Elly Clapinson’s cover photograph explores a glimpse of the journey.

Ian Brinton 27th December 2015

House At Out Mark Goodwin Shearsman Books

House At Out  Mark Goodwin Shearsman Books

I find that reading books is in no way a discrete business and the same, inevitably, holds true for writing reviews. Looking at the blurb on the reverse side of this new collection of Mark Goodwin’s poetry I see the words of Simon Perril:

In House At Out, Mark Goodwin steps beyond the physical landscapes of Back of a Vast, into a new topography: a world that is a “wild’s inf i
nite b its” approached through the gaps and hollows in the word. The holes are apertures as we zoom into language, crack open word hoards and find worlds of association, “hole keys” with which we open kinetic lands as nimble as “music thinking of water”’.

A few days ago, in my review of The Cambridge Companion to British Poetry 1945—2010, I didn’t have sufficient space to say what I wanted to about Perril’s excellent contribution about ‘High Late-Modernists or Postmodernists?’ but now I am prompted to return via this topographical reference to Goodwin’s work. Early on in Perril’s essay he refers to Geraldine Monk in terms of the emotional geography of place, most especially her native Lancashire:

‘Her habitats are haunted by a sense of inequalities and injustices that the landscape has preserved as its own memory, and that charge the language with both neologistic verve and a sense of regional historical witness.’

This combination of neologisms and ‘historical witness’ is central to Mark Goodwin’s work as in ‘Our Shoulle’:

‘a round voice in the bottom of an impossible tube is
nearly silent yet ticks away a shiny poem coils of a
whole other place pull me in it is thin in a last place
a shell makes so wide at first a thrush has smashed a snail

shell on a doorstep think of bricks think of your family
we always wonder why sky doesn’t flatten a shell with its
simple vast coiled solid song song of wafer stone stone
that is a song a crab may live in an on & on song a snail

carries around exchanges for size & no size we do not live
in shells because our feet are too big they would not fit into a
tight pink compartment where a shell goes no further into
the round of all a world slates so slight against her round

voice bright raging sky with a rain in a bottom of impossible’ [.]

There is a Hopkinsian quality of the music of ‘things’ here (‘choses’ as Ponge would have had it) as we are offered ‘a round voice’ in which stones might ring, as they do in the second stanza as ‘song song’ becomes ‘stone stone’. The voice may be ‘nearly silent’ and yet its insistent measuring of Time pulls both poet and reader into a new world. The comparison of shell to brick, of wafer to stone, takes us back a page to the title of this section of the book, ‘A Bachelard’s Château’ and Gaston Bachelard’s comment in the opening pages of The Poetics of Space

‘all really inhabited space bears the essence of the notion of home’.

→ **Records shown**:
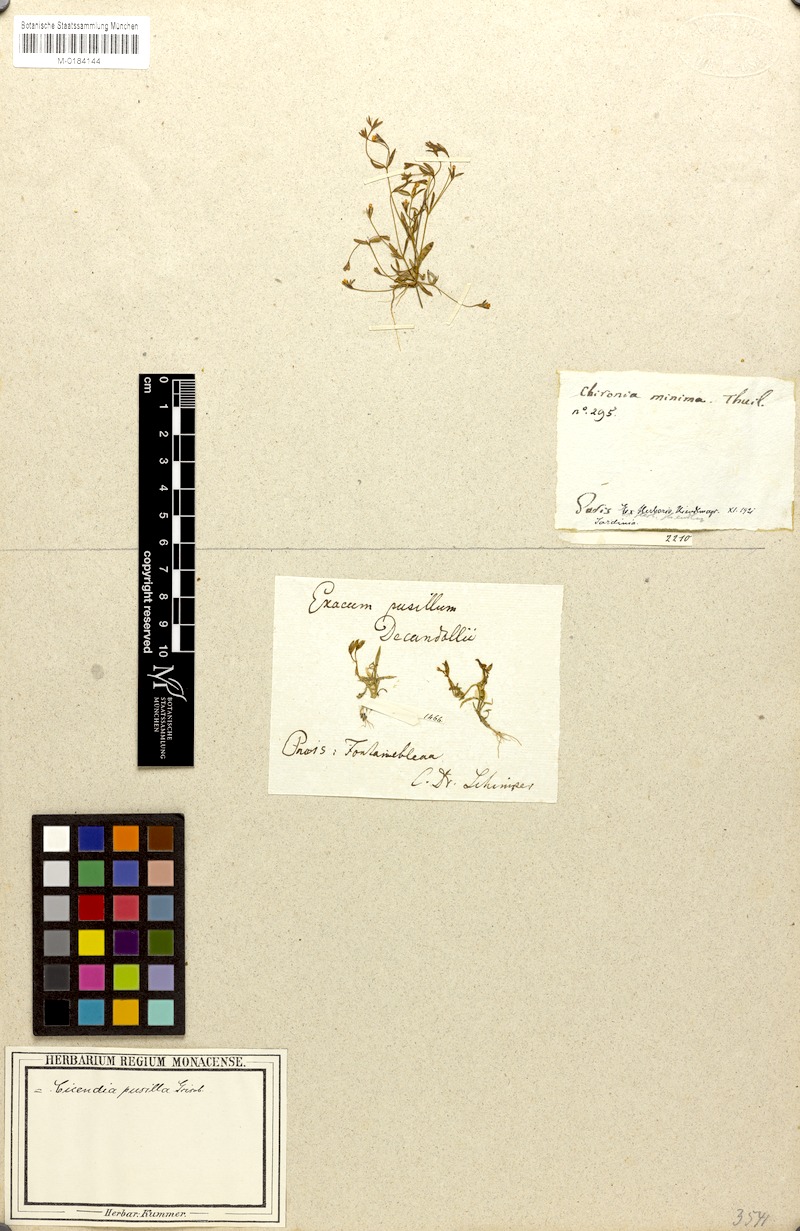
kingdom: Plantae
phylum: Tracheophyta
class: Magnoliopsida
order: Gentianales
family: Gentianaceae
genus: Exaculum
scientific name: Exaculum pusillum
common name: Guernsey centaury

---

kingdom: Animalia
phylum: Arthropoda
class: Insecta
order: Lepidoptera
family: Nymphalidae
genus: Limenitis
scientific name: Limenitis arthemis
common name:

→ **Activities**:
[1] Answer these questions from the review of House At Out, one answer per line, marked the same way:
(a) Whose words appear on the back cover of the collection?
(b) Which region does Perril identify as Geraldine Monk's native ground?
(c) What is the title of the section of the book in which 'Our Shoulle' appears?
[2] According to the review of House At Out, why does the reviewer turn to Perril's essay on 'High Late-Modernists or Postmodernists?' Answer in one to three sentences.
[3] Continue the review of Mark Goodwin's House At Out from the point where it stops, keeping its formal critical voice.

→ **Answer list**:
[1]
(a) Simon Perril's.
(b) Lancashire.
(c) 'A Bachelard's Château'.

[2] In an earlier review of The Cambridge Companion to British Poetry 1945—2010, the reviewer lacked the space to say what he wished about Perril's contribution. The topographical reference in Perril's blurb for Goodwin's collection now prompts him to return to it.

[3]
In the world of Bachelard, imagination can build walls of impalpable shadows and, to refer again to Ponge, imagination can compare the human to the hermit crab:

‘The monuments built by man appear like offcuts from his own skeleton: but they don’t raise the spectre of a creature of comparative size. Compared to a shell, the portals of the greatest cathedrals open to release a crowd of ants and the most wealthy villas or chateaux, home to one man only, are more akin to a hive or an ants’-nest divided up into its separate rooms. When milord departs from his manor-house he certainly appears a lot less impressive than that gigantic claw of the hermit-crab swelling out of the mouth of that cornet shell which he calls home.’
(‘A Note addressed to SHELLS’, translated by Ian Brinton, Oystercatcher Press 2015)

There is, to my ear, a roundness, a completeness as ‘slates’ move to ‘slight’ and, round, to ‘bright’; an echo coiling round a spiral ‘in a bottom of impossible’. I recall Harriet Tarlo’s wonderful anthology published by Shearsman four years ago, The Ground Aslant, in the introduction to which she wrote ‘I have focused here on poets whose formal techniques are exploratory and experimental enough to be called radical, poets whose ideological pushing of the boundaries is to be found integrated into the forms their poems inhabit’. Mark Goodwin’s work was, naturally enough, featured in that volume as ‘the lock of the sun clinks its heat’. And when Robert Macfarlane reviewed the anthology for the Saturday Guardian (16/4/11) he referred to Mark Goodwin’s landscape details as providing no reliable resting place for the eye or the mind:

‘It simply refers the subject onwards in an effortful relay of attention from speck to speck. Keep going. Move along now.’

In this world of spatial vectors and Heraclitean flux I hear the opening lines of one of the poems in Prynne’s The Oval Window:

‘In darkness by day we must press on,
giddy at the tilt of a negative crystal.’

Keep it moving as fast as you can, citizen! And Mark Goodwin writes ‘thoughts escape leave us free and we are poem coils / of a whole i am’.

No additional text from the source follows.